PROBLEM DESCRIPTION. Return every line of the entries below word for word, keeping the same order.

DATA TO PROCESS.
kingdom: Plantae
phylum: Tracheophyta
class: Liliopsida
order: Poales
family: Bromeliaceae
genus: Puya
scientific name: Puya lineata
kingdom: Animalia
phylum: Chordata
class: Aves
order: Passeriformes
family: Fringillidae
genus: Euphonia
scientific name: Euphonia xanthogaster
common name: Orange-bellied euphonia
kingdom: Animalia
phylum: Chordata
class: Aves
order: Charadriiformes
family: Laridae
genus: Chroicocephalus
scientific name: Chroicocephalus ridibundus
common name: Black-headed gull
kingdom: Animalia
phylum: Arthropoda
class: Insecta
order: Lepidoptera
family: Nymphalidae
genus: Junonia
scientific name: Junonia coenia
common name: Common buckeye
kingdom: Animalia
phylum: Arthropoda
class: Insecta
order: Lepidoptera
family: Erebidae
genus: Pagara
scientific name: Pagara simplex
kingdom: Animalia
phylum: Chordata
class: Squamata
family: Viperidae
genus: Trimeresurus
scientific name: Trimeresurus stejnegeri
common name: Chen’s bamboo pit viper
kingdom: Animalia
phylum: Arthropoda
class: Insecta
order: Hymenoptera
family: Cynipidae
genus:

WRITTEN REPLY.
kingdom: Plantae
phylum: Tracheophyta
class: Liliopsida
order: Poales
family: Bromeliaceae
genus: Puya
scientific name: Puya lineata
kingdom: Animalia
phylum: Chordata
class: Aves
order: Passeriformes
family: Fringillidae
genus: Euphonia
scientific name: Euphonia xanthogaster
common name: Orange-bellied euphonia
kingdom: Animalia
phylum: Chordata
class: Aves
order: Charadriiformes
family: Laridae
genus: Chroicocephalus
scientific name: Chroicocephalus ridibundus
common name: Black-headed gull
kingdom: Animalia
phylum: Arthropoda
class: Insecta
order: Lepidoptera
family: Nymphalidae
genus: Junonia
scientific name: Junonia coenia
common name: Common buckeye
kingdom: Animalia
phylum: Arthropoda
class: Insecta
order: Lepidoptera
family: Erebidae
genus: Pagara
scientific name: Pagara simplex
kingdom: Animalia
phylum: Chordata
class: Squamata
family: Viperidae
genus: Trimeresurus
scientific name: Trimeresurus stejnegeri
common name: Chen’s bamboo pit viper
kingdom: Animalia
phylum: Arthropoda
class: Insecta
order: Hymenoptera
family: Cynipidae
genus:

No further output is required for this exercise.